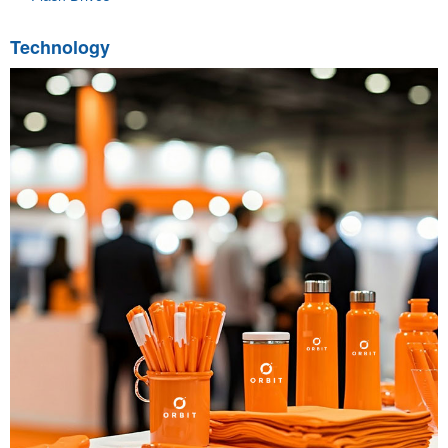
Technology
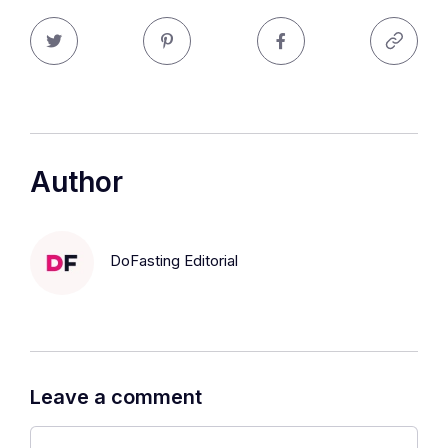
Author
DoFasting Editorial
Leave a comment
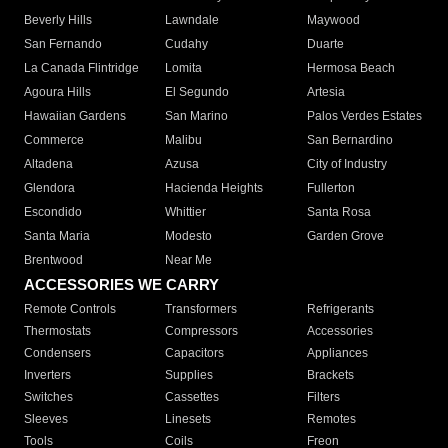
Beverly Hills
Lawndale
Maywood
San Fernando
Cudahy
Duarte
La Canada Flintridge
Lomita
Hermosa Beach
Agoura Hills
El Segundo
Artesia
Hawaiian Gardens
San Marino
Palos Verdes Estates
Commerce
Malibu
San Bernardino
Altadena
Azusa
City of Industry
Glendora
Hacienda Heights
Fullerton
Escondido
Whittier
Santa Rosa
Santa Maria
Modesto
Garden Grove
Brentwood
Near Me
ACCESSORIES WE CARRY
Remote Controls
Transformers
Refrigerants
Thermostats
Compressors
Accessories
Condensers
Capacitors
Appliances
Inverters
Supplies
Brackets
Switches
Cassettes
Filters
Sleeves
Linesets
Remotes
Tools
Coils
Freon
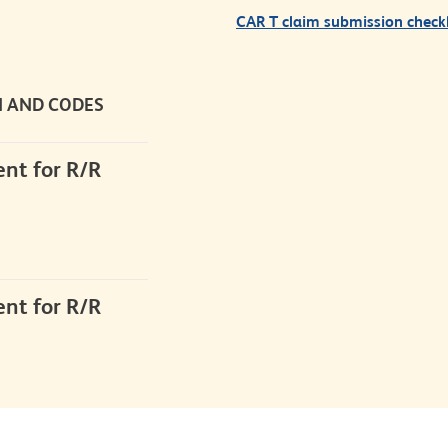
CAR T claim submission checkl
N
AND CODES
nt for R/R
nt for R/R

****

- **Task**
Extract the lines of the items from the line that contains "CAR T claim submission checkl" up to and including the final line of the items, reproducing each one verbatim.

- **Your response**
CAR T claim submission checkl
N
AND CODES
nt for R/R
nt for R/R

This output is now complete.